# Brief
Repeat every record below exactly as it appears.

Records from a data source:

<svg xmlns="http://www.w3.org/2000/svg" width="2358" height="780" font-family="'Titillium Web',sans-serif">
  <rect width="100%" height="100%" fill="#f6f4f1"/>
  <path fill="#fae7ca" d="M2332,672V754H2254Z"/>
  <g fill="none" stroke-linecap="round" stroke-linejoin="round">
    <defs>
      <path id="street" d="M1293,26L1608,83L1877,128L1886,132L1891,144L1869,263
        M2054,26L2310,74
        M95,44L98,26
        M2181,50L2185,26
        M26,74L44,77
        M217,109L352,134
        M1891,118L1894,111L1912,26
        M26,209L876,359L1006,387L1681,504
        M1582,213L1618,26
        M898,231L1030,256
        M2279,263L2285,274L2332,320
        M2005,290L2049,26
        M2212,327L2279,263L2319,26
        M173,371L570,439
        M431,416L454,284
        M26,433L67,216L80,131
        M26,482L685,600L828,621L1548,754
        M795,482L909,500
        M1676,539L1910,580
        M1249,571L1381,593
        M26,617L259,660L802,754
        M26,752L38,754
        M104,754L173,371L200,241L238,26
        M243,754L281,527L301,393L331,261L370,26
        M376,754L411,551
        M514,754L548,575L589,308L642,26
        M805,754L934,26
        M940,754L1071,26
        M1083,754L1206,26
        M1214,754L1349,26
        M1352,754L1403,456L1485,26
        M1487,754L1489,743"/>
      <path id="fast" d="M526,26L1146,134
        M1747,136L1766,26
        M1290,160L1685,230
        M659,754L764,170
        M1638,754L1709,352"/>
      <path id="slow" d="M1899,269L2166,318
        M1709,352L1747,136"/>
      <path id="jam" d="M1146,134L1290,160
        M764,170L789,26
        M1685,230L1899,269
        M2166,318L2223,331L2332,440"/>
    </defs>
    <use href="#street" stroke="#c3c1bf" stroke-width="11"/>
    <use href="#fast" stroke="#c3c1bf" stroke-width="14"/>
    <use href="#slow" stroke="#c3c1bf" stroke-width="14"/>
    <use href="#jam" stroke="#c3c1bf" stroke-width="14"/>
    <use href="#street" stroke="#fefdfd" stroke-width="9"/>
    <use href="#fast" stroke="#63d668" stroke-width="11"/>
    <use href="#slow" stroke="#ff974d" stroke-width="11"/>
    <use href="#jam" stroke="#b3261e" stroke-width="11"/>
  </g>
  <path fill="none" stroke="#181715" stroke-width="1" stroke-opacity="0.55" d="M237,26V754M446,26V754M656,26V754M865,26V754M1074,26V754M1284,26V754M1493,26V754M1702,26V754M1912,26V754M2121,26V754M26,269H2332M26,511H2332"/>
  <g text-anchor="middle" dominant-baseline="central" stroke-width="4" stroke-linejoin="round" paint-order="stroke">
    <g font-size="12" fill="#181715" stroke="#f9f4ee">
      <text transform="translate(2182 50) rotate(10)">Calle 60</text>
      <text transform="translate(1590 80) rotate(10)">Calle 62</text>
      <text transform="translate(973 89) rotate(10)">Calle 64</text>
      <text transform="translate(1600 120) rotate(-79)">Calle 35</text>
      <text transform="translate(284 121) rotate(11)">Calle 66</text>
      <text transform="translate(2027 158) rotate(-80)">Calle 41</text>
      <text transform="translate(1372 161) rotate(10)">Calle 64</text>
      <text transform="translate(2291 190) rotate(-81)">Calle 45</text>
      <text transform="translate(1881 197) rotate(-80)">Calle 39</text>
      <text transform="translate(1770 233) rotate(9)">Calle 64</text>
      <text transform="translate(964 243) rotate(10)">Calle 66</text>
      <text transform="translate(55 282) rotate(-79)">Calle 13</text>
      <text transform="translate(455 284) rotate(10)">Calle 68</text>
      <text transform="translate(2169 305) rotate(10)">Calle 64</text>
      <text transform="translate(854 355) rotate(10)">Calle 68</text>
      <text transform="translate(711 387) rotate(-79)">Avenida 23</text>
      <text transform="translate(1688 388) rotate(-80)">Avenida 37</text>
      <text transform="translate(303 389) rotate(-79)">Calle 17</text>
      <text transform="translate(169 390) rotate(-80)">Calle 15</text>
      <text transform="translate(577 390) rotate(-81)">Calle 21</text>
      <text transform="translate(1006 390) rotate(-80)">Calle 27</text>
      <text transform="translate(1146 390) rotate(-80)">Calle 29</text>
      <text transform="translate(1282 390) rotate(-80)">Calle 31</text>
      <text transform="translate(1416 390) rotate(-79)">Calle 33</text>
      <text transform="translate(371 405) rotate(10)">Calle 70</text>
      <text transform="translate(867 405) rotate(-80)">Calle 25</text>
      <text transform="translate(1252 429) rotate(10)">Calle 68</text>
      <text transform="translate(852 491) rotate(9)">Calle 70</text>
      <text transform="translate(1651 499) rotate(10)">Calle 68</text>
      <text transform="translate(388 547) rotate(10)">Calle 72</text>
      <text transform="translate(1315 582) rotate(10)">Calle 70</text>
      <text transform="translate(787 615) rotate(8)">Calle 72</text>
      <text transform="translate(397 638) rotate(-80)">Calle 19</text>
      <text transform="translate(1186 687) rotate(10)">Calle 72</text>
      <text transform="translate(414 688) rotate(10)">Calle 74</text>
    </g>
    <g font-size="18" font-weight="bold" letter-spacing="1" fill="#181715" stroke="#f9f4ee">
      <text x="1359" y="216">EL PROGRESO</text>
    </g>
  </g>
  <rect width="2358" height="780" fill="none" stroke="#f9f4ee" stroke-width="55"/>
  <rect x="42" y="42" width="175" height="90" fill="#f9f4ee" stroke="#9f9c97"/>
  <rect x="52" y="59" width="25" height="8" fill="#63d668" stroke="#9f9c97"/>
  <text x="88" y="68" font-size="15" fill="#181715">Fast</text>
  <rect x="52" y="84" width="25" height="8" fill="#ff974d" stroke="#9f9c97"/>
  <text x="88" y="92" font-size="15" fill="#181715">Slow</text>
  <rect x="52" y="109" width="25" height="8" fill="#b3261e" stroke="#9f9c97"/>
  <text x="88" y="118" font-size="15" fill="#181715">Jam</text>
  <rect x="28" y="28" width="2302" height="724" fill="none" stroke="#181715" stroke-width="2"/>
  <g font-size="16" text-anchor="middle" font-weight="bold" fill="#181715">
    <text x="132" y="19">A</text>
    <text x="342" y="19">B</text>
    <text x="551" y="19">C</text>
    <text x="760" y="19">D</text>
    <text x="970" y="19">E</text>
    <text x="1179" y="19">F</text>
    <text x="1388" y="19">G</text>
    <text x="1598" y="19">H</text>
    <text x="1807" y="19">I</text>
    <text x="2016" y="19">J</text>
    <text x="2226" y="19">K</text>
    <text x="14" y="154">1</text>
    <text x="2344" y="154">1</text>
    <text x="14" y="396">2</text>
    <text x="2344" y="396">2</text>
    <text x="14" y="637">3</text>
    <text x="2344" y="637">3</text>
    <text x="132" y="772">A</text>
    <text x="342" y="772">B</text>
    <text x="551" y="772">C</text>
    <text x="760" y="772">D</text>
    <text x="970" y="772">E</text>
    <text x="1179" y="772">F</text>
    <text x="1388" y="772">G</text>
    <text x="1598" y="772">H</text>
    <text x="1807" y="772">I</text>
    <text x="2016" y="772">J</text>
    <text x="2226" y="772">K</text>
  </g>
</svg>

# Written solution
<svg xmlns="http://www.w3.org/2000/svg" width="2358" height="780" font-family="'Titillium Web',sans-serif">
  <rect width="100%" height="100%" fill="#f6f4f1"/>
  <path fill="#fae7ca" d="M2332,672V754H2254Z"/>
  <g fill="none" stroke-linecap="round" stroke-linejoin="round">
    <defs>
      <path id="street" d="M1293,26L1608,83L1877,128L1886,132L1891,144L1869,263
        M2054,26L2310,74
        M95,44L98,26
        M2181,50L2185,26
        M26,74L44,77
        M217,109L352,134
        M1891,118L1894,111L1912,26
        M26,209L876,359L1006,387L1681,504
        M1582,213L1618,26
        M898,231L1030,256
        M2279,263L2285,274L2332,320
        M2005,290L2049,26
        M2212,327L2279,263L2319,26
        M173,371L570,439
        M431,416L454,284
        M26,433L67,216L80,131
        M26,482L685,600L828,621L1548,754
        M795,482L909,500
        M1676,539L1910,580
        M1249,571L1381,593
        M26,617L259,660L802,754
        M26,752L38,754
        M104,754L173,371L200,241L238,26
        M243,754L281,527L301,393L331,261L370,26
        M376,754L411,551
        M514,754L548,575L589,308L642,26
        M805,754L934,26
        M940,754L1071,26
        M1083,754L1206,26
        M1214,754L1349,26
        M1352,754L1403,456L1485,26
        M1487,754L1489,743"/>
      <path id="fast" d="M526,26L1146,134
        M1747,136L1766,26
        M1290,160L1685,230
        M659,754L764,170
        M1638,754L1709,352"/>
      <path id="slow" d="M1899,269L2166,318
        M1709,352L1747,136"/>
      <path id="jam" d="M1146,134L1290,160
        M764,170L789,26
        M1685,230L1899,269
        M2166,318L2223,331L2332,440"/>
    </defs>
    <use href="#street" stroke="#c3c1bf" stroke-width="11"/>
    <use href="#fast" stroke="#c3c1bf" stroke-width="14"/>
    <use href="#slow" stroke="#c3c1bf" stroke-width="14"/>
    <use href="#jam" stroke="#c3c1bf" stroke-width="14"/>
    <use href="#street" stroke="#fefdfd" stroke-width="9"/>
    <use href="#fast" stroke="#63d668" stroke-width="11"/>
    <use href="#slow" stroke="#ff974d" stroke-width="11"/>
    <use href="#jam" stroke="#b3261e" stroke-width="11"/>
  </g>
  <path fill="none" stroke="#181715" stroke-width="1" stroke-opacity="0.55" d="M237,26V754M446,26V754M656,26V754M865,26V754M1074,26V754M1284,26V754M1493,26V754M1702,26V754M1912,26V754M2121,26V754M26,269H2332M26,511H2332"/>
  <g text-anchor="middle" dominant-baseline="central" stroke-width="4" stroke-linejoin="round" paint-order="stroke">
    <g font-size="12" fill="#181715" stroke="#f9f4ee">
      <text transform="translate(2182 50) rotate(10)">Calle 60</text>
      <text transform="translate(1590 80) rotate(10)">Calle 62</text>
      <text transform="translate(973 89) rotate(10)">Calle 64</text>
      <text transform="translate(1600 120) rotate(-79)">Calle 35</text>
      <text transform="translate(284 121) rotate(11)">Calle 66</text>
      <text transform="translate(2027 158) rotate(-80)">Calle 41</text>
      <text transform="translate(1372 161) rotate(10)">Calle 64</text>
      <text transform="translate(2291 190) rotate(-81)">Calle 45</text>
      <text transform="translate(1881 197) rotate(-80)">Calle 39</text>
      <text transform="translate(1770 233) rotate(9)">Calle 64</text>
      <text transform="translate(964 243) rotate(10)">Calle 66</text>
      <text transform="translate(55 282) rotate(-79)">Calle 13</text>
      <text transform="translate(455 284) rotate(10)">Calle 68</text>
      <text transform="translate(2169 305) rotate(10)">Calle 64</text>
      <text transform="translate(854 355) rotate(10)">Calle 68</text>
      <text transform="translate(711 387) rotate(-79)">Avenida 23</text>
      <text transform="translate(1688 388) rotate(-80)">Avenida 37</text>
      <text transform="translate(303 389) rotate(-79)">Calle 17</text>
      <text transform="translate(169 390) rotate(-80)">Calle 15</text>
      <text transform="translate(577 390) rotate(-81)">Calle 21</text>
      <text transform="translate(1006 390) rotate(-80)">Calle 27</text>
      <text transform="translate(1146 390) rotate(-80)">Calle 29</text>
      <text transform="translate(1282 390) rotate(-80)">Calle 31</text>
      <text transform="translate(1416 390) rotate(-79)">Calle 33</text>
      <text transform="translate(371 405) rotate(10)">Calle 70</text>
      <text transform="translate(867 405) rotate(-80)">Calle 25</text>
      <text transform="translate(1252 429) rotate(10)">Calle 68</text>
      <text transform="translate(852 491) rotate(9)">Calle 70</text>
      <text transform="translate(1651 499) rotate(10)">Calle 68</text>
      <text transform="translate(388 547) rotate(10)">Calle 72</text>
      <text transform="translate(1315 582) rotate(10)">Calle 70</text>
      <text transform="translate(787 615) rotate(8)">Calle 72</text>
      <text transform="translate(397 638) rotate(-80)">Calle 19</text>
      <text transform="translate(1186 687) rotate(10)">Calle 72</text>
      <text transform="translate(414 688) rotate(10)">Calle 74</text>
    </g>
    <g font-size="18" font-weight="bold" letter-spacing="1" fill="#181715" stroke="#f9f4ee">
      <text x="1359" y="216">EL PROGRESO</text>
    </g>
  </g>
  <rect width="2358" height="780" fill="none" stroke="#f9f4ee" stroke-width="55"/>
  <rect x="42" y="42" width="175" height="90" fill="#f9f4ee" stroke="#9f9c97"/>
  <rect x="52" y="59" width="25" height="8" fill="#63d668" stroke="#9f9c97"/>
  <text x="88" y="68" font-size="15" fill="#181715">Fast</text>
  <rect x="52" y="84" width="25" height="8" fill="#ff974d" stroke="#9f9c97"/>
  <text x="88" y="92" font-size="15" fill="#181715">Slow</text>
  <rect x="52" y="109" width="25" height="8" fill="#b3261e" stroke="#9f9c97"/>
  <text x="88" y="118" font-size="15" fill="#181715">Jam</text>
  <rect x="28" y="28" width="2302" height="724" fill="none" stroke="#181715" stroke-width="2"/>
  <g font-size="16" text-anchor="middle" font-weight="bold" fill="#181715">
    <text x="132" y="19">A</text>
    <text x="342" y="19">B</text>
    <text x="551" y="19">C</text>
    <text x="760" y="19">D</text>
    <text x="970" y="19">E</text>
    <text x="1179" y="19">F</text>
    <text x="1388" y="19">G</text>
    <text x="1598" y="19">H</text>
    <text x="1807" y="19">I</text>
    <text x="2016" y="19">J</text>
    <text x="2226" y="19">K</text>
    <text x="14" y="154">1</text>
    <text x="2344" y="154">1</text>
    <text x="14" y="396">2</text>
    <text x="2344" y="396">2</text>
    <text x="14" y="637">3</text>
    <text x="2344" y="637">3</text>
    <text x="132" y="772">A</text>
    <text x="342" y="772">B</text>
    <text x="551" y="772">C</text>
    <text x="760" y="772">D</text>
    <text x="970" y="772">E</text>
    <text x="1179" y="772">F</text>
    <text x="1388" y="772">G</text>
    <text x="1598" y="772">H</text>
    <text x="1807" y="772">I</text>
    <text x="2016" y="772">J</text>
    <text x="2226" y="772">K</text>
  </g>
</svg>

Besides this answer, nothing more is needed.